Mutate for Digest
Find silent mutations that create a restriction site in your sequence

Raw sequence or one or more FASTA records. Input limit: 10,000,000 characters.

💡 Quick Summary

Mutate for Digest accepts a DNA sequence and searches for regions that can be converted to a chosen restriction site by introducing one or two silent nucleotide substitutions. Protein translations are shown alongside so you can immediately see which reading frames, if any, are altered by each proposed mutation.

📋 How to Use
  1. Paste a raw DNA sequence or one or more FASTA sequences into the textarea. Input limit: 10,000,000 characters.
  2. Select the restriction enzyme you want to introduce from the dropdown (default: BamHI).
  3. Choose how many bases per line to display (default: 60).
  4. Choose which reading frame(s) to show translations for, or select "none" to skip translation.
  5. Select the appropriate genetic code (default: standard / transl_table=1).
  6. Click Run. The output shows the original sequence (grey) and mutated version (amber) side-by-side with restriction site markers. Each mutation requires ≤ 2 base changes.
  7. Click Load Example to try with a sample CDS sequence.
🧮 Formulas & Logic
Single-N variants
For each non-N position in the site pattern, one variant is generated with that position replaced by N (any nucleotide)
Double-N variants
For sites longer than 6 bp, all pairs of non-N positions are also replaced (two N substitutions)
Match filter
Any "mutated" site that coincides with an existing real site at the same position is discarded
Overlap filter
Overlapping mutated sites are deduplicated to prevent one mutation from altering another site
📊 Result Interpretation
Amber (mutated) row

The sequence as it would look after introducing the minimum substitutions needed to create the restriction site

Grey (current) row

Your original input sequence at the same positions

Site label (amber)

Enzyme name and 1-based position of the cut site in the mutated sequence

Site label (grey)

Enzyme name and position of any sites already present in the original sequence

Translation rows

Protein translation of the reading frame(s) chosen — check that the amber and grey rows match to confirm the mutation is silent

🔬 Applications
  • Designing site-directed mutagenesis primers that introduce a useful restriction site into a coding sequence
  • Identifying silent mutation positions for restriction-enzyme-based cloning (RE-cloning)
  • Checking whether a desired restriction site can be created without changing the encoded protein
  • Locating the closest restriction site to a specific codon for diagnostic purposes
⚠️ Common Mistakes & Warnings
Mutations are not guaranteed to be silent

The tool identifies positions where the DNA can be changed to create the site, but does not verify that every substitution preserves the amino acid. Always compare the amber (mutated) and grey (original) translation rows. If they differ, the mutation changes the protein sequence.

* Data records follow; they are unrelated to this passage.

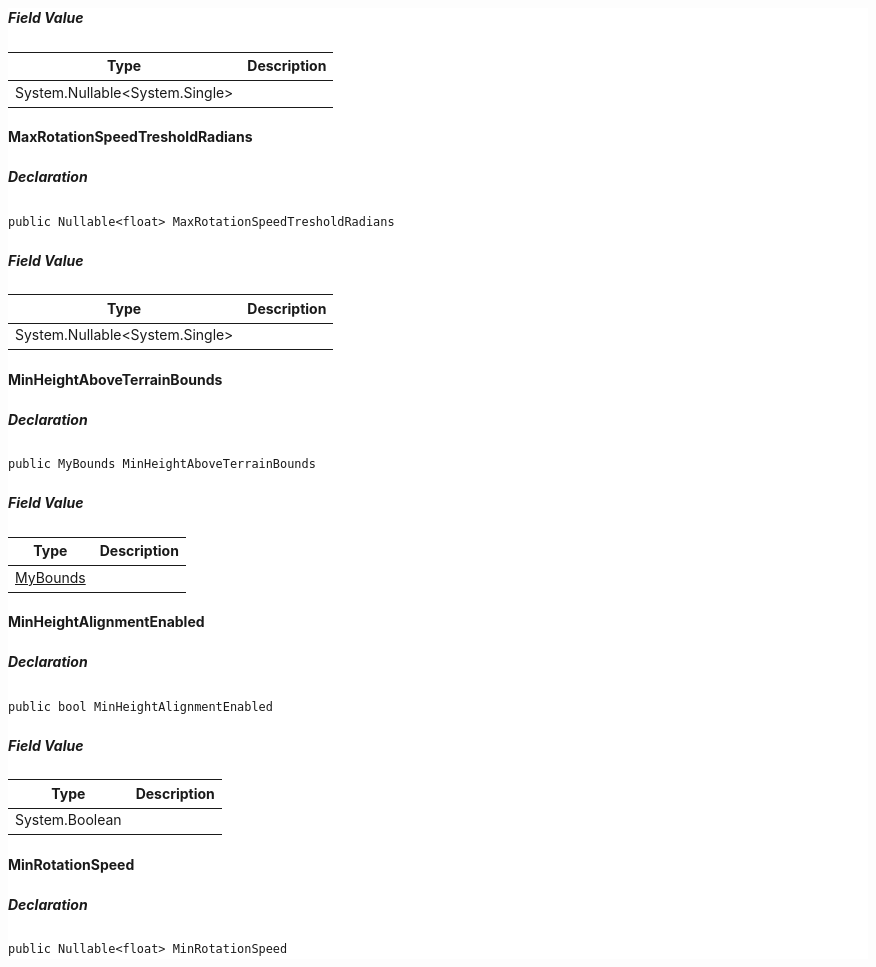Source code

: ##### Field Value

| Type | Description |
| --- | --- |
| System.Nullable<System.Single\> |     |

#### MaxRotationSpeedTresholdRadians

##### Declaration

```
public Nullable<float> MaxRotationSpeedTresholdRadians
```

##### Field Value

| Type | Description |
| --- | --- |
| System.Nullable<System.Single\> |     |

#### MinHeightAboveTerrainBounds

##### Declaration

```
public MyBounds MinHeightAboveTerrainBounds
```

##### Field Value

| Type | Description |
| --- | --- |
| [MyBounds](https://keensoftwarehouse.github.io/SpaceEngineersModAPI/api/VRageMath.MyBounds.html) |     |

#### MinHeightAlignmentEnabled

##### Declaration

```
public bool MinHeightAlignmentEnabled
```

##### Field Value

| Type | Description |
| --- | --- |
| System.Boolean |     |

#### MinRotationSpeed

##### Declaration

```
public Nullable<float> MinRotationSpeed
```
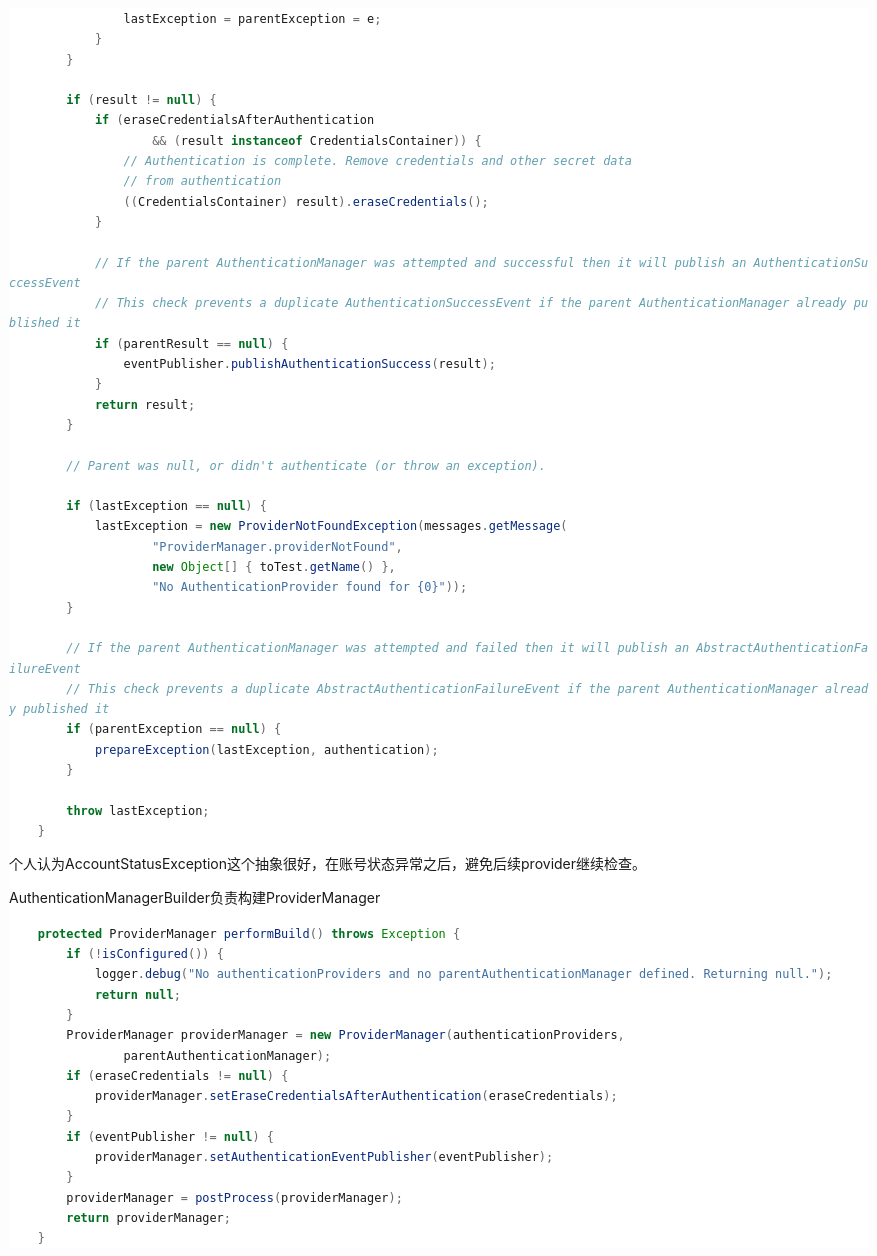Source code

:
 ```java
				lastException = parentException = e;
			}
		}

		if (result != null) {
			if (eraseCredentialsAfterAuthentication
					&& (result instanceof CredentialsContainer)) {
				// Authentication is complete. Remove credentials and other secret data
				// from authentication
				((CredentialsContainer) result).eraseCredentials();
			}

			// If the parent AuthenticationManager was attempted and successful then it will publish an AuthenticationSuccessEvent
			// This check prevents a duplicate AuthenticationSuccessEvent if the parent AuthenticationManager already published it
			if (parentResult == null) {
				eventPublisher.publishAuthenticationSuccess(result);
			}
			return result;
		}

		// Parent was null, or didn't authenticate (or throw an exception).

		if (lastException == null) {
			lastException = new ProviderNotFoundException(messages.getMessage(
					"ProviderManager.providerNotFound",
					new Object[] { toTest.getName() },
					"No AuthenticationProvider found for {0}"));
		}

		// If the parent AuthenticationManager was attempted and failed then it will publish an AbstractAuthenticationFailureEvent
		// This check prevents a duplicate AbstractAuthenticationFailureEvent if the parent AuthenticationManager already published it
		if (parentException == null) {
			prepareException(lastException, authentication);
		}

		throw lastException;
	}

```
个人认为AccountStatusException这个抽象很好，在账号状态异常之后，避免后续provider继续检查。

AuthenticationManagerBuilder负责构建ProviderManager
```java
	protected ProviderManager performBuild() throws Exception {
		if (!isConfigured()) {
			logger.debug("No authenticationProviders and no parentAuthenticationManager defined. Returning null.");
			return null;
		}
		ProviderManager providerManager = new ProviderManager(authenticationProviders,
				parentAuthenticationManager);
		if (eraseCredentials != null) {
			providerManager.setEraseCredentialsAfterAuthentication(eraseCredentials);
		}
		if (eventPublisher != null) {
			providerManager.setAuthenticationEventPublisher(eventPublisher);
		}
		providerManager = postProcess(providerManager);
		return providerManager;
	}
```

Input limit is 10,000,000 characters

For very long sequences the search may be slow. For PCR primer design purposes a window of a few hundred bases around the target codon is usually sufficient.

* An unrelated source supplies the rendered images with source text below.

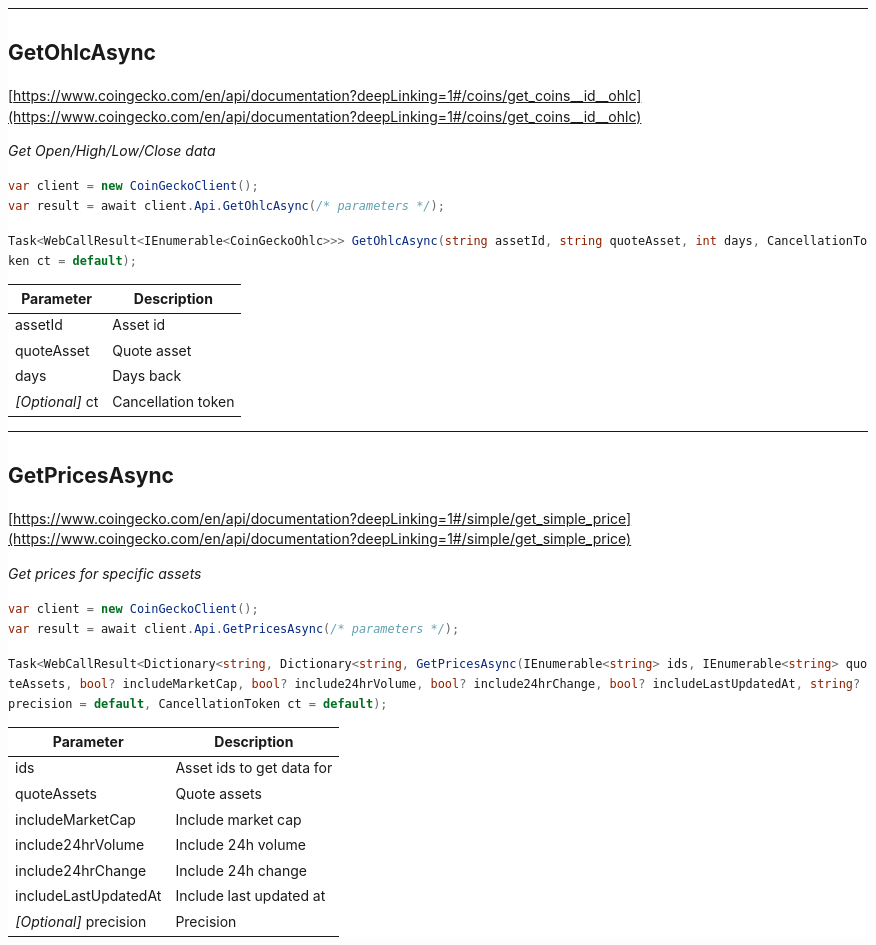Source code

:</p>

***

## GetOhlcAsync  

[https://www.coingecko.com/en/api/documentation?deepLinking=1#/coins/get_coins__id__ohlc](https://www.coingecko.com/en/api/documentation?deepLinking=1#/coins/get_coins__id__ohlc)  
<p>

*Get Open/High/Low/Close data*  

```csharp  
var client = new CoinGeckoClient();  
var result = await client.Api.GetOhlcAsync(/* parameters */);  
```  

```csharp  
Task<WebCallResult<IEnumerable<CoinGeckoOhlc>>> GetOhlcAsync(string assetId, string quoteAsset, int days, CancellationToken ct = default);  
```  

|Parameter|Description|
|---|---|
|assetId|Asset id|
|quoteAsset|Quote asset|
|days|Days back|
|_[Optional]_ ct|Cancellation token|

</p>

***

## GetPricesAsync  

[https://www.coingecko.com/en/api/documentation?deepLinking=1#/simple/get_simple_price](https://www.coingecko.com/en/api/documentation?deepLinking=1#/simple/get_simple_price)  
<p>

*Get prices for specific assets*  

```csharp  
var client = new CoinGeckoClient();  
var result = await client.Api.GetPricesAsync(/* parameters */);  
```  

```csharp  
Task<WebCallResult<Dictionary<string, Dictionary<string, GetPricesAsync(IEnumerable<string> ids, IEnumerable<string> quoteAssets, bool? includeMarketCap, bool? include24hrVolume, bool? include24hrChange, bool? includeLastUpdatedAt, string? precision = default, CancellationToken ct = default);  
```  

|Parameter|Description|
|---|---|
|ids|Asset ids to get data for|
|quoteAssets|Quote assets|
|includeMarketCap|Include market cap|
|include24hrVolume|Include 24h volume|
|include24hrChange|Include 24h change|
|includeLastUpdatedAt|Include last updated at|
|_[Optional]_ precision|Precision|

❓ Frequently Asked Questions

What does "N" mean in the mutated pattern?
N stands for any nucleotide (A, T, G, or C). When the tool generates degenerate site variants, it replaces one or two fixed positions with N, then searches your sequence for a match. Any base found at an N position is left unchanged — only the other positions in the site are mutated.
Why are some candidate mutations not shown?
Candidates are removed if (1) the site already exists naturally at that position, or (2) two overlapping candidates would interfere with each other — only the first is kept.
How do I verify the mutation is silent?
Compare the amber (mutated) translation row with the grey (original) row for the reading frame your gene uses. Identical letters at every position means the amino acid sequence is unchanged.